Adrenaline began to pump along Gavin’s veins. If he understood Dinh correctly, he was being offered the chance to go out on active operations with the Viet Cong. It was the kind of scoop that any journalist would sell his soul for. If the bureau refused to accept the story, on the grounds that there was no corroboration of it from any other source, then he would resign as a member of the staff and chance his luck as a freelancer.

‘I am very honoured to accept your invitation,’ he said, wondering how long he was going to be their guest, and if, now that he had accepted their invitation, he would be allowed to communicate with Paul.

‘That is very good, Comrade,’ Dinh said unexpressively. ‘The people of Vietnam are waiting for a historic moment, a moment when the whole nation will rise up in revolt. The revolutionary forces of Vietnam will very soon show the rest of the world what they can do, and you will have the great privilege of being with them when they are victorious.’

Gavin frowned slightly. They had been speaking sometimes in French, sometimes in Vietnamese, and though Dinh spoke in the same regional accent as Vanh, obviously he had misunderstood something. However optimistic the North Vietnamese were of eventually attaining their aims, no one could imagine that those aims were going to be attained in the next few days or weeks.

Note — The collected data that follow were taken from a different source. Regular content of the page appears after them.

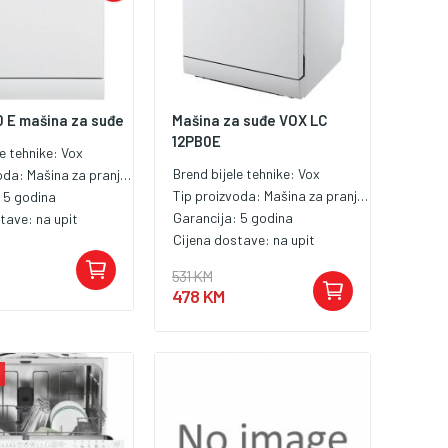
0 E mašina za suđe
Mašina za suđe VOX LC
12PB0E
le tehnike:
Vox
Brend bijele tehnike:
Vox
voda:
Mašina za pranje posuđa od 60 cm
Tip proizvoda:
Mašina za pranje posuđa od 60 cm
:
5 godina
Garancija:
5 godina
stave:
na upit
Cijena dostave:
na upit
531 KM
478 KM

‘When I return here, will I be met and brought by car in the same manner as I was this morning?’ he asked, assuming that his assignment was to be an ongoing one.

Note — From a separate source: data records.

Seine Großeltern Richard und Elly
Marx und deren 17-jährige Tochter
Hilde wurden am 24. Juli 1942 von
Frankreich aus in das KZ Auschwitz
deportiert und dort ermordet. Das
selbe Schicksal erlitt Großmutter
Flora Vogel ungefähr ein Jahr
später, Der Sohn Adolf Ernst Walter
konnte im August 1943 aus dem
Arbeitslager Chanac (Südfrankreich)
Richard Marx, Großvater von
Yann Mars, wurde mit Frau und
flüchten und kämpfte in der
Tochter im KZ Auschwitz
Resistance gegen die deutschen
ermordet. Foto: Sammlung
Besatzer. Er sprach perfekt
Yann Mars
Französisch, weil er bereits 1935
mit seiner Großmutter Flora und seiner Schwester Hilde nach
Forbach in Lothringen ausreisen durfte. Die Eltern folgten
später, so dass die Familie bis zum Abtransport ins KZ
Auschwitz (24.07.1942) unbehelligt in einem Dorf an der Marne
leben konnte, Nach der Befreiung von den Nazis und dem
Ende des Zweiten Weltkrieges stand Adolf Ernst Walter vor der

‘I am afraid you have not quite comprehended, Comrade,’

Dinh said, a note of genuine regret in his voice. ‘You will not be returning here because you will not be leaving here, at least you will not be leaving here for Saigon. My mission in the South is completed, and in five days’ time I shall begin the journey north, up the Ho Chi Minh Trail. When I do so, you will accompany me.’

Gavin stared at him. Of course. He should have known from the beginning. He hadn’t been blindfolded on his journey to Cu Chi. Secrets that the Americans would have given a ransom for had been carelessly revealed to him. And they had been so because all along his hosts had known that he would never be able to communicate what he had seen, not unless they wanted him to communicate it. He wasn’t their guest. For reasons that he still didn’t fully comprehend, he was their prisoner.

‘Can I choose to change my mind and refuse your invitation?’ he asked quietly.

Dinh shook his head. ‘No, Comrade. You have no choice. You have had no choice ever since the moment when you stepped into the car outside the bureau office.’

He wondered if Nhu had known Dinh’s intentions, and was sure that she had not. His only consolation was that she did at least know who it was he had gone to meet, and she would be able to tell Gabrielle.

Gabrielle. He closed his eyes, knowing with dreadful certainty that he was not going to see her again for a very long time, that he was not going to see her again for years.